That is misleading. In some fields that may hold. But in other fields nothing ca...

onion2k · on Jan 11, 2021

nothing can trump specializing the hardware to the computation and the algorithm

Is implementing an algorithm in hardware ever done before all of the obvious software optimizations have been exhausted? If not, how would you know you're implementing the best known version of the algorithm?

It seems to me that hardware is a route to improvement, but only after all of the software improvements have been done. If you want to spand your career making computers do stuff faster there'll always be more work to do in software, simply because if you can make something fast enough there you don't need to implement it in hardware.

samus · on Jan 11, 2021

One would assume that hardware implementations are attempted only for tried&true algorithms that saw no improvements in decades. Developing software is usually easier than developing hardware, and does not require the overhead of insane manufacturing pipelines and the associated logistics. Furthermore, FPGAs often make it possible to do product development and establish oneself on the market _now_. Even if improvements on the original algorithms are found, competitors would have trouble gaining a foothold in the market if the gains from the new algorithms are their only unique selling points.

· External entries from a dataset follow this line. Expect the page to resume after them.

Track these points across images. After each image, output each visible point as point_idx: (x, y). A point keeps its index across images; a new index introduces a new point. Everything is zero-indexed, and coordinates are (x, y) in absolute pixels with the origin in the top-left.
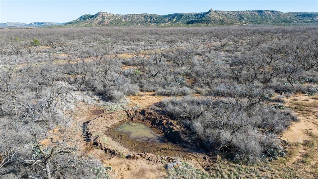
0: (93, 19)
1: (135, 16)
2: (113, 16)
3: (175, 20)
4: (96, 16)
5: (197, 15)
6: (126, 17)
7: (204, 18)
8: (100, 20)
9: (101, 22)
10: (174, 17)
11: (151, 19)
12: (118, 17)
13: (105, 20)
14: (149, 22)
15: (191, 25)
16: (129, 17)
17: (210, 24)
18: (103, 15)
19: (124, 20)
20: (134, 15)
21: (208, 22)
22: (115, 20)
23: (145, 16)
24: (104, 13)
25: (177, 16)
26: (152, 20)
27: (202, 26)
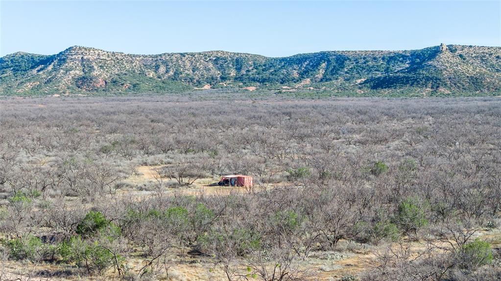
0: (54, 69)
1: (184, 59)
2: (117, 59)
3: (324, 75)
4: (61, 58)
5: (391, 58)
6: (157, 62)
7: (424, 72)
8: (79, 72)
9: (83, 79)
10: (319, 64)
11: (239, 69)
12: (132, 62)
13: (95, 73)
14: (236, 79)
15: (386, 91)
16: (165, 63)
17: (442, 89)
18: (85, 57)
19: (152, 74)
20: (183, 55)
21: (436, 82)
22: (124, 72)
23: (219, 60)
24: (86, 49)
25: (329, 61)
26: (244, 72)
27: (423, 95)
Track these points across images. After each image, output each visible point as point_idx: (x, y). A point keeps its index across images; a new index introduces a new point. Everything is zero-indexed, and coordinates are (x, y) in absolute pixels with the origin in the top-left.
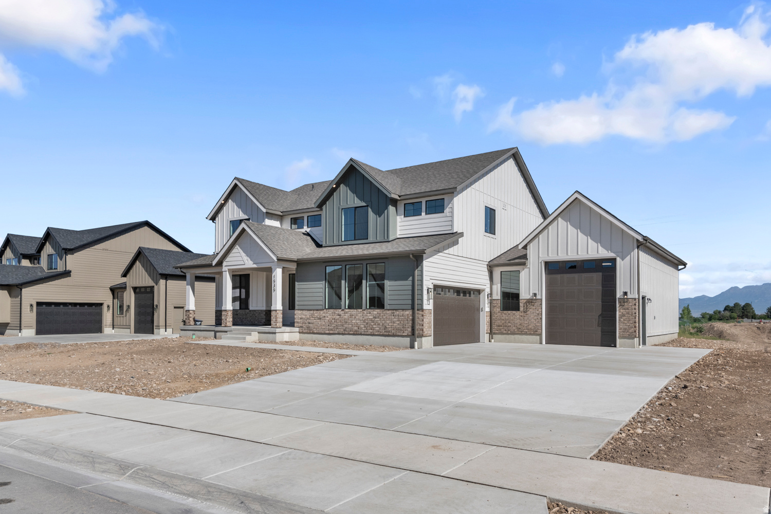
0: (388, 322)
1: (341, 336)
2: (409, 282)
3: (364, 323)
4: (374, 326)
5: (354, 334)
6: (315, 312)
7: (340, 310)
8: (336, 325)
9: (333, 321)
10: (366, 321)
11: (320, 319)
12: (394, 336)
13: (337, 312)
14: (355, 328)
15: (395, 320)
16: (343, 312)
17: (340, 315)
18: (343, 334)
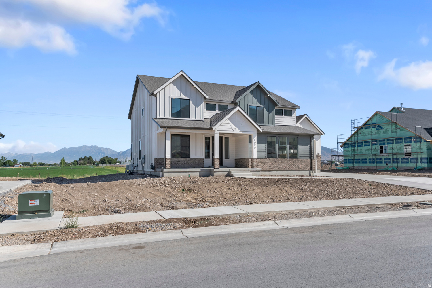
0: (299, 164)
1: (276, 172)
2: (308, 147)
3: (289, 165)
4: (293, 166)
5: (283, 171)
6: (261, 160)
7: (276, 159)
8: (274, 167)
9: (272, 164)
10: (289, 164)
11: (264, 163)
12: (302, 170)
13: (274, 160)
14: (284, 168)
15: (303, 163)
16: (277, 160)
17: (276, 161)
18: (277, 171)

Then again, there is this crypto-mining boom, where custom ASICs and GPUs literally pay for themselves. There, the associated algorithms were specified to be slow, and no improvements on them can be reasonably expected unless quantum computing takes off for real and opens new venues.

hvidgaard · on Jan 11, 2021

To state it in another way. A less than optimal algorithm implemented in hardware, can be completly dominated by algorithmic improvement. If the improved algorithm is implemented in hardware it would be the new fastest implementation.

That said, when you implement specialized algorithms in hardware, it's likely because it's good enough for the task it's designed for.

fredophile · on Jan 11, 2021

I don't specialize in hardware but I'd guess this is very situation dependant. Algorithms that can easily be implemented on FPGAs and parallelized could probably see easy gains. There are also real world considerations that big o notation doesn't cover. Sorting algorithm A may be faster than algorithm B due to better cache usage even if B is algorithmically better.